Microsoft EMET does not cost anything if you already have Windows, so it's a really cost-effective way to reduce the number of compromised systems in your environment. And it is actually really configurable, and you can deploy it in a staggered manner to avoid any problems with compatibility of unstability. But the important thing to do when you're deploying EMET is you need to target some applications first. You can't do everything at once. So great applications to target first with Microsoft EMET are Microsoft Office, your browsers, and also the browser plugins that you're using. Microsoft already has templates for most of these applications that you can deploy to your workstations.

So when I said Microsoft EMET has more than twelve mitigations, that means you can enable or disable them for every application you are going to protect with EMET. This is typically done using group policies so you don't have to do it on every single system. And you can publish different policies with exceptions based on groups or the location of systems in your active directory.

So first, start by protecting these applications on your workstations. You can set EMET to simply observe on systems, or you can set EMET to block attacks. Maybe you want to set it in a mode where it won't prevent anything from being executed, and then you can look at what's happening before you push a configuration that will block activity.

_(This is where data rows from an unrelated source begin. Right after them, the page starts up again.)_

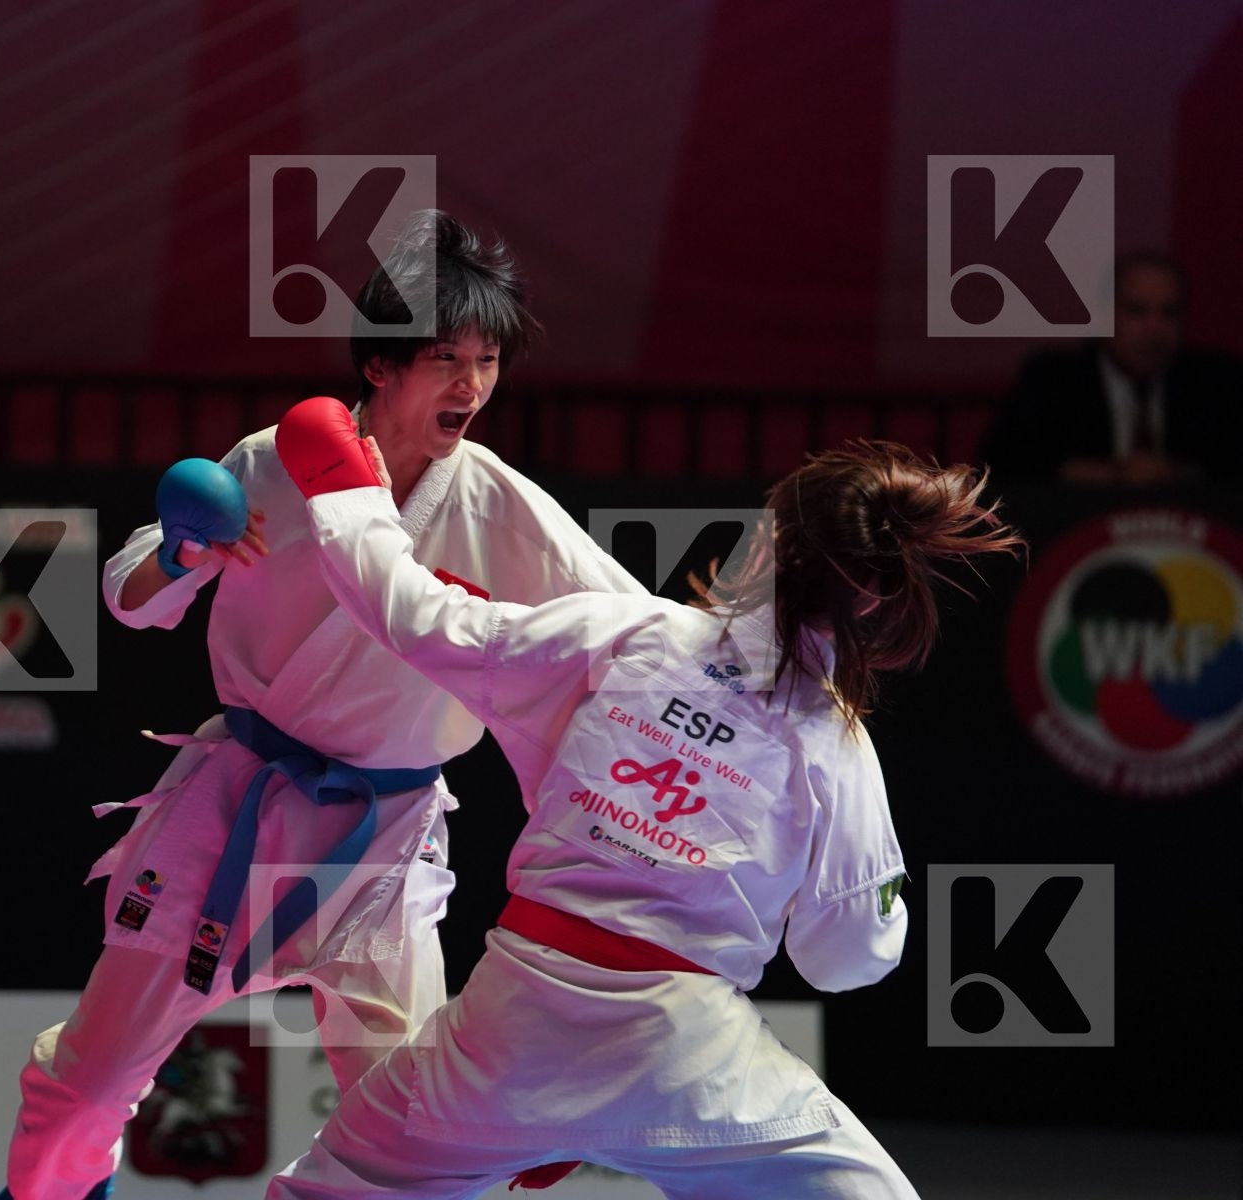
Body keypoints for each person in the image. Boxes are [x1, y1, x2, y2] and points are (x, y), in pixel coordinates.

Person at [0, 211, 645, 1200]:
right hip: (235, 812)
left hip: (384, 841)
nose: (471, 385)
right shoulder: (279, 457)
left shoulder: (504, 510)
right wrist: (182, 553)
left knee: (414, 1123)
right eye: (445, 358)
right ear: (381, 366)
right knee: (89, 1085)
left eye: (487, 360)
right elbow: (132, 602)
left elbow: (637, 630)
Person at [268, 409, 1026, 1199]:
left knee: (326, 1190)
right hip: (693, 1061)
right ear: (875, 603)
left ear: (764, 544)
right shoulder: (833, 744)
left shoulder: (633, 633)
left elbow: (417, 617)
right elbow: (843, 961)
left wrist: (348, 491)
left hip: (509, 1036)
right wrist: (879, 901)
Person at [978, 251, 1243, 485]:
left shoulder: (1215, 381)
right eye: (1137, 311)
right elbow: (1000, 464)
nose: (1154, 328)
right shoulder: (1054, 380)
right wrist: (1107, 475)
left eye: (1169, 313)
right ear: (1104, 314)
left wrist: (1178, 473)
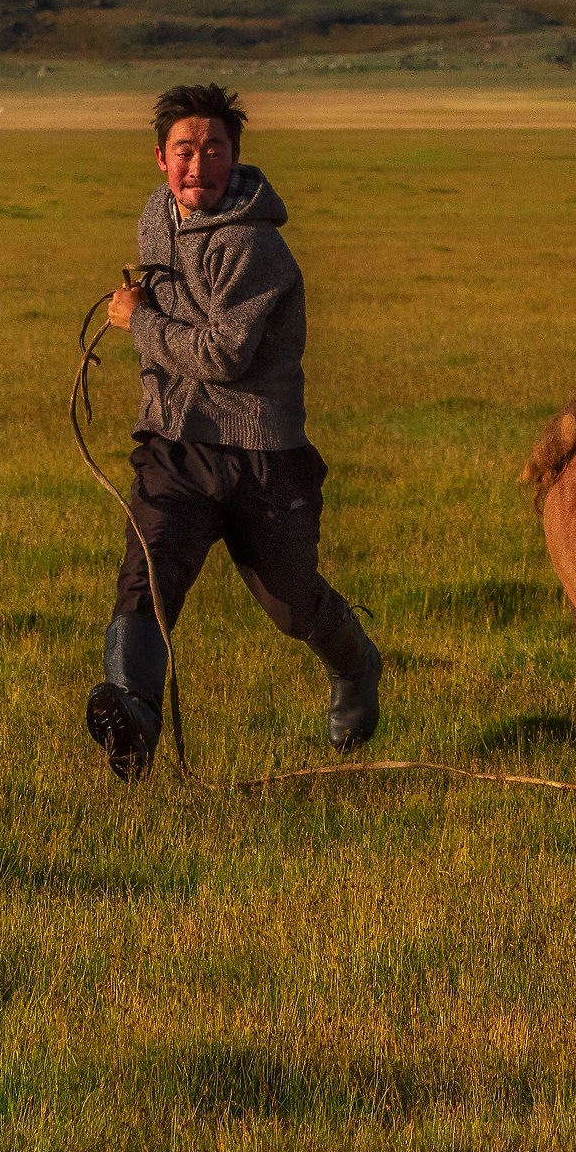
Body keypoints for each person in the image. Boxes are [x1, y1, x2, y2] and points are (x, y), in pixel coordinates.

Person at [84, 84, 383, 779]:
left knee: (290, 601)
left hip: (262, 454)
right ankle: (134, 720)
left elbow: (223, 355)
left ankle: (356, 663)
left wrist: (140, 322)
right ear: (160, 157)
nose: (199, 164)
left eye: (213, 149)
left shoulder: (254, 245)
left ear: (235, 158)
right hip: (175, 442)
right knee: (149, 575)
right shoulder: (155, 216)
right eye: (184, 150)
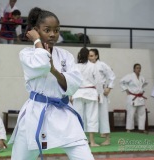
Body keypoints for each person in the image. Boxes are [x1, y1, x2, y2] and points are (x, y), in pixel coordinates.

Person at [9, 7, 95, 160]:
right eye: (47, 30)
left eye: (56, 30)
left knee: (84, 156)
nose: (53, 34)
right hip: (36, 113)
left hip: (63, 113)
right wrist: (36, 41)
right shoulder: (26, 54)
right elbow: (42, 64)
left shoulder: (65, 56)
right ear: (36, 30)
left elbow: (74, 84)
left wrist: (54, 70)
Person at [72, 47, 102, 147]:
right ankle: (92, 142)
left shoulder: (75, 66)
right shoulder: (93, 66)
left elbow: (72, 81)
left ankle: (79, 141)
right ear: (88, 55)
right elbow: (98, 81)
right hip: (90, 93)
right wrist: (99, 94)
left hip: (78, 92)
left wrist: (70, 95)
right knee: (92, 117)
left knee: (78, 117)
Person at [88, 48, 115, 146]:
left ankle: (107, 138)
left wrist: (109, 88)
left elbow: (112, 76)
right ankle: (91, 139)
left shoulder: (102, 65)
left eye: (91, 56)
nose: (89, 58)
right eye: (88, 56)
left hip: (102, 93)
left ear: (96, 56)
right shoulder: (87, 66)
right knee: (90, 116)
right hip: (90, 92)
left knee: (103, 115)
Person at [120, 63, 148, 133]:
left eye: (139, 68)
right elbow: (121, 82)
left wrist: (142, 91)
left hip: (140, 97)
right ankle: (129, 128)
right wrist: (126, 90)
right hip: (132, 97)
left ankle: (141, 128)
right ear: (134, 69)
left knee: (142, 113)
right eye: (137, 68)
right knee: (131, 113)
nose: (138, 69)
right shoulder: (130, 76)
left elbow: (144, 84)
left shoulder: (142, 77)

Once EMET gets triggered, it's going to shut down the application where a mitigation was triggered. This generates information in your Windows security logs, which you can use for troubleshooting, but also to be notified of any potential attack going on. So if many of your users are receiving a link that tries to exploit a vulnerability in Internet Explorer, Internet Explorer will close, and EMET will log this information, allowing you to detect a potentially dangerous situation before the attacker can make a customized version of his exploit to attack your vulnerability.

Most exploits that are in the wild will not work against a computer that has Microsoft EMET protecting this specific application. That doesn't mean that it's impossible to exploit the vulnerability. Someone could always bypass EMET. And it's been done in the past. But most off-the-shelf, easy-to-obtain exploits will not be able to attack this system. This means that you can buy yourself some time while you try to patch these systems for the specific vulnerability that people are using.

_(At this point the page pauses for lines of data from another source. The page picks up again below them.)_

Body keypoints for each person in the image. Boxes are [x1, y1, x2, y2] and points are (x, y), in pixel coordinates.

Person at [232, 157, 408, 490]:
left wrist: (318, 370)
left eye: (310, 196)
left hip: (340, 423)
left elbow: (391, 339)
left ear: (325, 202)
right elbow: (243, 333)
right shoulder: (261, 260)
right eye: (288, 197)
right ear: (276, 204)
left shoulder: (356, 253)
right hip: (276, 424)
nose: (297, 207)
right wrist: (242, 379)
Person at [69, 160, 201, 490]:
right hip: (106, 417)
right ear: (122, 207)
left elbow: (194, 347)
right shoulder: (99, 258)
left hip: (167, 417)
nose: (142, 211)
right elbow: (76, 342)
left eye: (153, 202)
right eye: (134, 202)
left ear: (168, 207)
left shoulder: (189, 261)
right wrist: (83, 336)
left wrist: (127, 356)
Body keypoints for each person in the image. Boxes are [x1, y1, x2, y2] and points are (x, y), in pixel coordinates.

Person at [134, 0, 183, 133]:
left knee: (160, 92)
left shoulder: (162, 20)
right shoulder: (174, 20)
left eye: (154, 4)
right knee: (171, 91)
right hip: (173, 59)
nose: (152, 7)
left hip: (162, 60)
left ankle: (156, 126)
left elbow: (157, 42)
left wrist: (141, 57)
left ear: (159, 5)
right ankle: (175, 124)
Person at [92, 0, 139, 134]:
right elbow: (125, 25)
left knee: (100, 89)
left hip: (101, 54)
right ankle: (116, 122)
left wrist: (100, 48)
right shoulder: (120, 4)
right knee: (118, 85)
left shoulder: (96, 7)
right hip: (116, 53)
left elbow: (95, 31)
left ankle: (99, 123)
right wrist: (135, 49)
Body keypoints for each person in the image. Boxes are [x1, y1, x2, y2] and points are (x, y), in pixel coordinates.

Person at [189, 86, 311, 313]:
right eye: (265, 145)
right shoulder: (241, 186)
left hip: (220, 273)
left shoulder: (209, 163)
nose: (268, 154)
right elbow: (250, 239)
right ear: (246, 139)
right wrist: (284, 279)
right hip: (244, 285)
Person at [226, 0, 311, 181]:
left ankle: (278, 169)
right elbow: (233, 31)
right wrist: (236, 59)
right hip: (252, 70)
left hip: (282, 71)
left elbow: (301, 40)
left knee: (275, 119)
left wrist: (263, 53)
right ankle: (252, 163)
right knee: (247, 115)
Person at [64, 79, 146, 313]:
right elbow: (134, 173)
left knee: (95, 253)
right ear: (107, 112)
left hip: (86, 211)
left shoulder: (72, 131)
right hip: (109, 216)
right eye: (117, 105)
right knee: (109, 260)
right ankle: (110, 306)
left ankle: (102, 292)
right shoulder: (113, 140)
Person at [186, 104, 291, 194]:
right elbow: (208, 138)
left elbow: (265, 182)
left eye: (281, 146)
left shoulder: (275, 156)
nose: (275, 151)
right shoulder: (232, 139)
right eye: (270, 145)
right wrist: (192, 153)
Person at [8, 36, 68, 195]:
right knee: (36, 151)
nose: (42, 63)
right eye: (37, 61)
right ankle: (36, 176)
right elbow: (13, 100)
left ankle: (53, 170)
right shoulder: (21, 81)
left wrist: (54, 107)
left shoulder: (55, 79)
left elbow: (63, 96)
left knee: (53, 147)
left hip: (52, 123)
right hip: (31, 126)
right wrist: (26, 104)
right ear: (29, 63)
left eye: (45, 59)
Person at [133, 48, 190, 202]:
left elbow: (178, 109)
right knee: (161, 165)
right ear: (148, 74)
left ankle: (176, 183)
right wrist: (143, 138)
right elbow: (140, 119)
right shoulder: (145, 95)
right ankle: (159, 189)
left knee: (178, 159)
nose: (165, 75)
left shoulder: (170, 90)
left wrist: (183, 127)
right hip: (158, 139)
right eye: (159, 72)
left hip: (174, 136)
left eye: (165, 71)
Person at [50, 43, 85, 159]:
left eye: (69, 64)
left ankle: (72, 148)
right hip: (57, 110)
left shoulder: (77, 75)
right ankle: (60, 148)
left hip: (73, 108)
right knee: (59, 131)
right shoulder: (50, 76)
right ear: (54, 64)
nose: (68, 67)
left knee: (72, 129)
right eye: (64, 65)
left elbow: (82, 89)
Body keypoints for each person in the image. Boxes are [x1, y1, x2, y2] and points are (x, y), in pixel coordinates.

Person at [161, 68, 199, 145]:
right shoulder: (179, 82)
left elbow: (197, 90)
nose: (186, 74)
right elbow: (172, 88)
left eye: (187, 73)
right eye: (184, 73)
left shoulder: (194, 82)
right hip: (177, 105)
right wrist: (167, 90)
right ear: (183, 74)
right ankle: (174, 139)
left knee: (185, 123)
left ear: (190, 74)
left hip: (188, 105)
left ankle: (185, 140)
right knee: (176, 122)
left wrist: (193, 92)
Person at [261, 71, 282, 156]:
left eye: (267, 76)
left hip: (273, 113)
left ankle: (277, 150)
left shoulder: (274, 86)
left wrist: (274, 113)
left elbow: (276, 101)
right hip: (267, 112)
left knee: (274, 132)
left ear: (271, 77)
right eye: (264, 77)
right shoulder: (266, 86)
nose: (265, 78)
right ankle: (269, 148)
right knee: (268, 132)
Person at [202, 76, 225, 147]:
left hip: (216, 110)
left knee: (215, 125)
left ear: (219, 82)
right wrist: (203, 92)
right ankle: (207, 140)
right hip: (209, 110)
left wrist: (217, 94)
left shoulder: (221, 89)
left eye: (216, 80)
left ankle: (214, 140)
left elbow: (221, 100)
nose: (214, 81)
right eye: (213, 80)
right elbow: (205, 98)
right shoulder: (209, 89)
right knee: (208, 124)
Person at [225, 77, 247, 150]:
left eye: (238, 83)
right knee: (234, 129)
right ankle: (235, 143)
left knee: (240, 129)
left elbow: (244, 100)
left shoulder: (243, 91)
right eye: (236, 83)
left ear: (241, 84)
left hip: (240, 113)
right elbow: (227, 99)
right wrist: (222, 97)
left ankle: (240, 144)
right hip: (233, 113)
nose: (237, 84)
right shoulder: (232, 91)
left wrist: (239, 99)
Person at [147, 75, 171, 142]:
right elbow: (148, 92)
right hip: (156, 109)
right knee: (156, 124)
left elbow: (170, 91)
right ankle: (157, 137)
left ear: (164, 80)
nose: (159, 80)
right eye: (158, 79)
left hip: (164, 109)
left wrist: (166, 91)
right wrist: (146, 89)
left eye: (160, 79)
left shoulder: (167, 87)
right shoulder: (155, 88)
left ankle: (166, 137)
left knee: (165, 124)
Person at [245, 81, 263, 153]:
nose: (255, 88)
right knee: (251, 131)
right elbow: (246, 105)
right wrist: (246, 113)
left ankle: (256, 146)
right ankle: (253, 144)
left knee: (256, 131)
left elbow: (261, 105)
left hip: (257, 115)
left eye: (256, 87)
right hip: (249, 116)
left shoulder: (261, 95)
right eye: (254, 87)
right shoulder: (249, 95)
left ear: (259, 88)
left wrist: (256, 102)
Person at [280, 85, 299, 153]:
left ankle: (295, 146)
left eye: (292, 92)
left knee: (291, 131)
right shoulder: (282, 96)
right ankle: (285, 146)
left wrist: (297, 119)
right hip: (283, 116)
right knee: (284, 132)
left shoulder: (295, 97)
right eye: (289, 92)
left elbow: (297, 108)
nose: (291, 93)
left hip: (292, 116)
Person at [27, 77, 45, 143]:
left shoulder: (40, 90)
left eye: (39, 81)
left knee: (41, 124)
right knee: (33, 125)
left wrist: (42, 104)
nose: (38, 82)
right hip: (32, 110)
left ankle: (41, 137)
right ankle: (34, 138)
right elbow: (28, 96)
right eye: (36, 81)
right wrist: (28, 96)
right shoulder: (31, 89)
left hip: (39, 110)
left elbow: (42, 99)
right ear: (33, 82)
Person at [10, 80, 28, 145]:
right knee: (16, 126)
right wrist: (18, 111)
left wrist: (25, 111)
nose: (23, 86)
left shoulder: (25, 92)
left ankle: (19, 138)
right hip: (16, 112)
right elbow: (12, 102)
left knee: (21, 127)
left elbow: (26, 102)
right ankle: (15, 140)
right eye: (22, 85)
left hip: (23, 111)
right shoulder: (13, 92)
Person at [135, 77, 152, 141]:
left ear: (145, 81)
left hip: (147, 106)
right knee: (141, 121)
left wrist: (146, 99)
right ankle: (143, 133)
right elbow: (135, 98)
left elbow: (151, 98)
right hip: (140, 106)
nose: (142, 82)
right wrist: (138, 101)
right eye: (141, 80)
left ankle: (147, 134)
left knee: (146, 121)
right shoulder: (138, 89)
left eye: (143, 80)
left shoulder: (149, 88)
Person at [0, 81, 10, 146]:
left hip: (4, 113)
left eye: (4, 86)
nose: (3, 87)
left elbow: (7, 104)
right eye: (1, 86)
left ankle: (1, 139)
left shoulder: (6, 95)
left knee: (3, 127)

Once you've deployed this on your workstations, you should look at servers. Servers can also be protected by EMET. And typically, servers are running fewer different processes on them. So look at your domain controllers, which are extremely sensitive systems that control authentication to all of your systems. By protecting them with EMET, the next time there is a vulnerability affecting a server that's running on it, you might be able to patch it before it gets exploited. And that doesn't cost you anything because Microsoft EMET is freely available.

Once you've used EMET to protect these really common applications and the system services, you can then use EMET specifically to protect any application that you cannot patch. So for example, legacy applications that you know you will be replacing soon and for which there is no support available. When you do this, Microsoft obviously cannot provide a template telling you what mitigation is safe to use or not on these applications. So it is important that you test it well. So you can start by enabling some of the mitigations, testing to see if the stability is effective or not and then enabling more of them. And in some cases, you'll see that a specific mitigation is causing an issue with an application, but you'll still be able to enable EMET with all the other mitigations.

The last thing you should look at with EMET is certificate pinning for Internet Explorer, which can be found in the attack surface reduction, which will allow you to specify what certificate should be expected for, let's say, your internet or your SharePoint servers, preventing any man-in-the-middle attack using a trusted but malicious certificate.